9. Troubleshooting

9.1. Troubleshooting case creation

Generally, create_newcase errors are reported to the terminal and should provide some guidance about what caused them.

If create_newcase fails on a relatively generic error, first check to make sure the command-line arguments match the interface’s specification. See the help text to review usage.

> create_newcase --help

9.2. Troubleshooting job submission

Most problems associated with submission or launch are site-specific. The batch and run aspects of the case.submit script are created by parsing the variables in $CASEROOT/env_batch.xml file.

Take these steps to check for problems:

  1. Review the batch submission options in $CASEROOT/env_batch.xml. Confirm that they are consistent with the site-specific batch environment, and that the queue names, time limits, and hardware processor request make sense and are consistent with the case.
  2. Make sure that case.submit uses the correct batch job tool for submitting the case.submit script. Depending on the batch environment, it might be bsub, qsub or another command. Also confirm if a redirection “<” character is required. The information for how case.submit submits jobs appears at the end of the standard output stream.

9.3. Troubleshooting runtime problems

To see if a run completed successfully, check the last several lines of the cpl.log file for a string like SUCCESSFUL TERMINATION. A successful job also usually copies the log files to the $CASEROOT/logs directory.

Check these things first when a job fails:

  • Did the model time out?
  • Was a disk quota limit hit?
  • Did a machine go down?
  • Did a file system become full?

If any of those things happened, take appropriate corrective action (see suggestions below) and resubmit the job.
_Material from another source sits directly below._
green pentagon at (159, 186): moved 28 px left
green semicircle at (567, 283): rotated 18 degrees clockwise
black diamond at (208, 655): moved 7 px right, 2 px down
If it is not clear that any of the above caused a case to fail, there are several places to look for error messages.

  • Check component log files in your run directory ($RUNDIR). This directory is set in the env_run.xml file. Each component writes its own log file, and there should be log files for every component in this format: cpl.log.yymmdd-hhmmss. Check each log file for an error message, especially at or near the end.
  • Check for a standard out and/or standard error file in $CASEROOT. The standard out/err file often captures a significant amount of extra model output and also often contains significant system output when a job terminates. Useful error messages sometimes are found well above the bottom of a large standard out/err file. Backtrack from the bottom in search of an error message.
  • Check for core files in your run directory and review them using an appropriate tool.
  • Check any automated email from the job about why a job failed. Some sites’ batch schedulers send these.
  • Check the archive directory: $DOUT_S_ROOT/$CASE. If a case failed, the log files or data may still have been archived.

Common errors

One common error is for a job to time out, which often produces minimal error messages. Review the daily model date stamps in the cpl.log file and the timestamps of files in your run directory to deduce the start and stop time of a run. If the model was running fine, but the wallclock limit was reached, either reduce the run length or increase the wallclock setting.

If the model hangs and then times out, that usually indicates an MPI or file system problem or possibly a model problem. If you suspect an intermittent system problem, try resubmitting the job. Also send a help request to local site consultants to provide them with feedback about system problems and to get help.

Another error that can cause a timeout is a slow or intermittently slow node. The cpl.log file normally outputs the time used for every model simulation day. To review that data, grep the cpl.log file for the string tStamp as shown here:

> grep tStamp cpl.log.* | more

The output looks like this:

tStamp_write: model date = 10120 0 wall clock = 2009-09-28 09:10:46 avg dt = 58.58 dt = 58.18
tStamp_write: model date = 10121 0 wall clock = 2009-09-28 09:12:32 avg dt = 60.10 dt = 105.90

Review the run times at the end of each line for each model day. The “avg dt =” is the average time to simulate a model day and “dt = ” is the time needed to simulate the latest model day.

The model date is printed in YYYYMMDD format and the wallclock is the local date and time. In the example, 10120 is Jan 20, 0001, and the model took 58 seconds to run that day. The next day, Jan 21, took 105.90 seconds.

A wide variation in the simulation time for typical mid-month model days suggests a system problem. However, there are variations in the cost of the model over time. For instance, on the last day of every simulated month, the model typically writes netcdf files, which can be a significant intermittent cost. Also, some model configurations read data mid-month or run physics intermittently at a timestep longer than one day. In those cases, some variability is expected. The time variation typically is quite erratic and unpredictable if the problem is system performance variability.

Sometimes when a job times out or overflows disk space, the restart files will get mangled. With the exception of the CAM and CLM history files, all the restart files have consistent sizes.

Compare the restart files against the sizes of a previous restart. If they don’t match, remove them and move the previous restart into place before resubmitting the job. See Restarting a run.

It is not uncommon for nodes to fail on HPC systems or for access to large file systems to hang. Before you file a bug report, make sure a case fails consistently in the same place.